◆ Items from a data source ◆
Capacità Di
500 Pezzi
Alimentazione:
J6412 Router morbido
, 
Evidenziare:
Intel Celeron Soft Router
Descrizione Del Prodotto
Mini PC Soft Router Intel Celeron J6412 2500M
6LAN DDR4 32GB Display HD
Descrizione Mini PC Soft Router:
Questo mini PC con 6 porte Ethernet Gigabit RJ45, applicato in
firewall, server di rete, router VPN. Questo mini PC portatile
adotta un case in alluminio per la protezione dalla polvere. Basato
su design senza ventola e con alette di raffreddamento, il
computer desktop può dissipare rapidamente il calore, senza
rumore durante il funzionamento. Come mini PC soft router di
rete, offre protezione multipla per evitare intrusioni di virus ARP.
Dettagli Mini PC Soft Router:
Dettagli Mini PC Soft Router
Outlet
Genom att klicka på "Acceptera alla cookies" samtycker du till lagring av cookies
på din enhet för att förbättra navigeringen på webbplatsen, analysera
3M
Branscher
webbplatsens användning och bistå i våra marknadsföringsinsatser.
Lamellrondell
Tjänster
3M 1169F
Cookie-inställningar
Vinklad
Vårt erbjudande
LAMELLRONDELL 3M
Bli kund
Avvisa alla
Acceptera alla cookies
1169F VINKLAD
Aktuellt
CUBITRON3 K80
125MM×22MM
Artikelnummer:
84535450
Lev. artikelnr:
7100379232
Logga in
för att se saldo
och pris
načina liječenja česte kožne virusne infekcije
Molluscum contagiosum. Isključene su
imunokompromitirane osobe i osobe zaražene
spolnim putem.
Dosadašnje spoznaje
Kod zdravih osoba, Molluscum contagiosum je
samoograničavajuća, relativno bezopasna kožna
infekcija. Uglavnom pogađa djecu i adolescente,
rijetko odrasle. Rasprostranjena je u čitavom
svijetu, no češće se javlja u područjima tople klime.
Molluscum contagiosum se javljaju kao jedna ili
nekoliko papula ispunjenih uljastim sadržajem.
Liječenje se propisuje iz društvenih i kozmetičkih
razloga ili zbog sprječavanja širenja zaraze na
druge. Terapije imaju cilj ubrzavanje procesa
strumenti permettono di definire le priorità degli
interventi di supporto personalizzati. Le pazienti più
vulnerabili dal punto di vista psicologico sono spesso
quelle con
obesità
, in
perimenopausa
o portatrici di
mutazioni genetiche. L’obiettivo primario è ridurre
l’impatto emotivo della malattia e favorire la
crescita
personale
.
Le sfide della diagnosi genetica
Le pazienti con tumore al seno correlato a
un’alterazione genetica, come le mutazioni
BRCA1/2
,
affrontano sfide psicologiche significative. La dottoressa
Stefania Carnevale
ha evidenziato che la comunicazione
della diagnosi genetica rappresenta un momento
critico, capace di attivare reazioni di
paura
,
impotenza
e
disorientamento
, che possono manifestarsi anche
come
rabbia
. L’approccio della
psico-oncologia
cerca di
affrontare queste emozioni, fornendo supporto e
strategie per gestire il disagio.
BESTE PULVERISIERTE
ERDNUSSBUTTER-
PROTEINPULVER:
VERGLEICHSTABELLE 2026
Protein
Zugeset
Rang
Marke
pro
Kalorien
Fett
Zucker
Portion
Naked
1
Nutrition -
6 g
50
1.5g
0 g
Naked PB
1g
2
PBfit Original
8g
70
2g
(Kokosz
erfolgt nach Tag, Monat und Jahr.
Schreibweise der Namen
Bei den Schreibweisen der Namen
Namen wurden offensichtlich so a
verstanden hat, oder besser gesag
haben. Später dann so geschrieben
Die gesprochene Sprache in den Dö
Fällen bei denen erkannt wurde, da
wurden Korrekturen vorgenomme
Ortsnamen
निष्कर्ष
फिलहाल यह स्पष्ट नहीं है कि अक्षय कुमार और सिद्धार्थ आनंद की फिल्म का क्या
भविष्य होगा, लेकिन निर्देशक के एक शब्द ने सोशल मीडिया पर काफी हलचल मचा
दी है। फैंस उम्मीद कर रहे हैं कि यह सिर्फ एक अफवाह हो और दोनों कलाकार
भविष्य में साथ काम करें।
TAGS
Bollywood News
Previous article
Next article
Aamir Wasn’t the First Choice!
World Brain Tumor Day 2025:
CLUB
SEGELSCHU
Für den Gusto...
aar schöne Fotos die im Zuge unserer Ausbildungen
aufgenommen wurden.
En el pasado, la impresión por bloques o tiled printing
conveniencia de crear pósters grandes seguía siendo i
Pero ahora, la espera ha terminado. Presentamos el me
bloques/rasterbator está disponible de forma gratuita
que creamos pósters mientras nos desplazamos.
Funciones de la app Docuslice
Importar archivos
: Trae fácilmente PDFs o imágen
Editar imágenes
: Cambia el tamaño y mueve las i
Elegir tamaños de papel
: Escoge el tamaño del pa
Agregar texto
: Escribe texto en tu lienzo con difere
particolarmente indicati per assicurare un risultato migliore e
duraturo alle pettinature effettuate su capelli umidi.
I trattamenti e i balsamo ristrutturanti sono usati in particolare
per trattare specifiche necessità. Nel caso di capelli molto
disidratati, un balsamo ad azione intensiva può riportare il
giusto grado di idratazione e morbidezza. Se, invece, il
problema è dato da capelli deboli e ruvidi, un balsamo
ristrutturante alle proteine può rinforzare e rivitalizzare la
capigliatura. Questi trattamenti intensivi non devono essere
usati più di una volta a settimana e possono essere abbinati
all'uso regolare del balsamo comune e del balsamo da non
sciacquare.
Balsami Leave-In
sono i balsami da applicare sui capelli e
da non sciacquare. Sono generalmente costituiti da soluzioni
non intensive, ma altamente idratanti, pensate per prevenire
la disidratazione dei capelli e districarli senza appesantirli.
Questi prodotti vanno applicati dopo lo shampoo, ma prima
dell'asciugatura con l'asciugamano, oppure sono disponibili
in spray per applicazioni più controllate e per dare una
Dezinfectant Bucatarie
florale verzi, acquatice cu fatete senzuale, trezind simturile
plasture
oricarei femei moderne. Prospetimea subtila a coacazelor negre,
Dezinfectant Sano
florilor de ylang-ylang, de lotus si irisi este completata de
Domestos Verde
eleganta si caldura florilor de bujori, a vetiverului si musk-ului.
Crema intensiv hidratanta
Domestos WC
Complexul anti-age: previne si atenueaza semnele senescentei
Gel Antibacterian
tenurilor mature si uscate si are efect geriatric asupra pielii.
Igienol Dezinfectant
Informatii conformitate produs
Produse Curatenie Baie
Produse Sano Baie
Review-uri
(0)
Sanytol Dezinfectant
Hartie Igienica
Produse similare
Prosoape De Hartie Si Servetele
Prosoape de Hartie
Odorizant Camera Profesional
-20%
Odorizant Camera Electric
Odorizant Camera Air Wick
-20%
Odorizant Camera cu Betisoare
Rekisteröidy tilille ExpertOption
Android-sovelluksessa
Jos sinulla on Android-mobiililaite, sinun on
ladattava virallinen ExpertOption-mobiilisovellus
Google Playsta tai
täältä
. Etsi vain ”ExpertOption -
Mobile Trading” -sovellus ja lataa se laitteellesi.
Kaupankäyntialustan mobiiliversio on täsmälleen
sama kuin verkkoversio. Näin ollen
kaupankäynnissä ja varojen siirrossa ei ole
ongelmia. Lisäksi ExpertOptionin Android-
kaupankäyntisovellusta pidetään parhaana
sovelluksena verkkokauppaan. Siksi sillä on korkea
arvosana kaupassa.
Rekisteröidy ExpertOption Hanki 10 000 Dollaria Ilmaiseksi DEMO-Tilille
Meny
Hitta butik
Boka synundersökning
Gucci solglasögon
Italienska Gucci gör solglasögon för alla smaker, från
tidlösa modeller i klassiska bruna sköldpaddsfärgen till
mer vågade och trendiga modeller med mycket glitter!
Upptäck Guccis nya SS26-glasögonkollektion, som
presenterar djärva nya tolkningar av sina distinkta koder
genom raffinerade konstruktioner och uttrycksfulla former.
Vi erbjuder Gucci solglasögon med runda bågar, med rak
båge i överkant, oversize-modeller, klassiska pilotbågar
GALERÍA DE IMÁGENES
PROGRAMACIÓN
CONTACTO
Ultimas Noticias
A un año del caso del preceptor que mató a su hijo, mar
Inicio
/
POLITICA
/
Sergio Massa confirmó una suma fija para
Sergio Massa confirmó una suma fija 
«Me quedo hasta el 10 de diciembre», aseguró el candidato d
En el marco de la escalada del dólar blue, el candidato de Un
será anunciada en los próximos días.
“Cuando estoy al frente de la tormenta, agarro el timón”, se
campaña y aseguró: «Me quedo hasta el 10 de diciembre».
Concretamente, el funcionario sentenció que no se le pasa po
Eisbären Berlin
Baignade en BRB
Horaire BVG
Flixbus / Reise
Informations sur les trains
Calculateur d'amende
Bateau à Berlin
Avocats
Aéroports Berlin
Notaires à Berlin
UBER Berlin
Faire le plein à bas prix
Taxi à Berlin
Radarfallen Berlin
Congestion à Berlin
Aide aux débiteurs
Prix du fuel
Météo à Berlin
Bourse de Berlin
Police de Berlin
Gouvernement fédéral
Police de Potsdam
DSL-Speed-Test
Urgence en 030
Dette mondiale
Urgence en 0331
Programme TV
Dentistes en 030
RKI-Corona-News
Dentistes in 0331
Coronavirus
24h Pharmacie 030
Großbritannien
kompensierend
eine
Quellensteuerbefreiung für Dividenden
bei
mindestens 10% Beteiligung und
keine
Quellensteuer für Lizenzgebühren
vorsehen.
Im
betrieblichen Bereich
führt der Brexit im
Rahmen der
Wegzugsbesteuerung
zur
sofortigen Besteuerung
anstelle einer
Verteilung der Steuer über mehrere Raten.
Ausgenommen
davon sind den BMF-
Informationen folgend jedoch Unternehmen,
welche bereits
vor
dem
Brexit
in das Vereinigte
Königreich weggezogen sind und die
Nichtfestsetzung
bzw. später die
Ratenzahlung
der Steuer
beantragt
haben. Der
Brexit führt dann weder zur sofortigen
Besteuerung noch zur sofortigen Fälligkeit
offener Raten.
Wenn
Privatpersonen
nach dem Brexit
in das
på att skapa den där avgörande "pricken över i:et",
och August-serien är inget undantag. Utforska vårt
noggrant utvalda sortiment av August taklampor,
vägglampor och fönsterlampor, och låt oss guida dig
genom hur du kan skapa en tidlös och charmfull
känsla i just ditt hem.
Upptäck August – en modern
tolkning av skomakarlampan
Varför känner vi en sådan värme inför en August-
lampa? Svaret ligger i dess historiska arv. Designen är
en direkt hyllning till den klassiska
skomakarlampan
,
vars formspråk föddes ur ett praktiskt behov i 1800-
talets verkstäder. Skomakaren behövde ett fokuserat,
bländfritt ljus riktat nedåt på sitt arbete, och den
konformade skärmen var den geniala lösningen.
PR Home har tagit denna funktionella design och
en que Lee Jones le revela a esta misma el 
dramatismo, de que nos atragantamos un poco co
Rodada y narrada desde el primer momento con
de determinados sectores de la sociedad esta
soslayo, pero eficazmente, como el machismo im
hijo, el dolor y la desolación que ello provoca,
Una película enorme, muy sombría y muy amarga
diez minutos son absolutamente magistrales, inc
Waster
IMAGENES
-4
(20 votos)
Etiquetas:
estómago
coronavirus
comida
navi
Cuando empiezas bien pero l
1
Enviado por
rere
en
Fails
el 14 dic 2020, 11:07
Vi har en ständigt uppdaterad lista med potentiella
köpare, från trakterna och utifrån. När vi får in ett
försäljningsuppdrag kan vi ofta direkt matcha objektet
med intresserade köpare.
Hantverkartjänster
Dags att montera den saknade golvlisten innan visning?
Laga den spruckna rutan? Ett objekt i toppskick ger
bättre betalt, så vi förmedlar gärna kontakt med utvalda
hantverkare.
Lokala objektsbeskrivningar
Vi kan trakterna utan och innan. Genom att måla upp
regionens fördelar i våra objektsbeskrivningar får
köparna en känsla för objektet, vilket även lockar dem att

◆ WHAT TO DO ◆
Give the exact lines, and only those, from the line containing "Hartie Igienica" through the line containing "Android-sovelluksessa" in the entries above.

◆ RESPONSE AREA ◆
Hartie Igienica
Produse similare
Prosoape De Hartie Si Servetele
Prosoape de Hartie
Odorizant Camera Profesional
-20%
Odorizant Camera Electric
Odorizant Camera Air Wick
-20%
Odorizant Camera cu Betisoare
Rekisteröidy tilille ExpertOption
Android-sovelluksessa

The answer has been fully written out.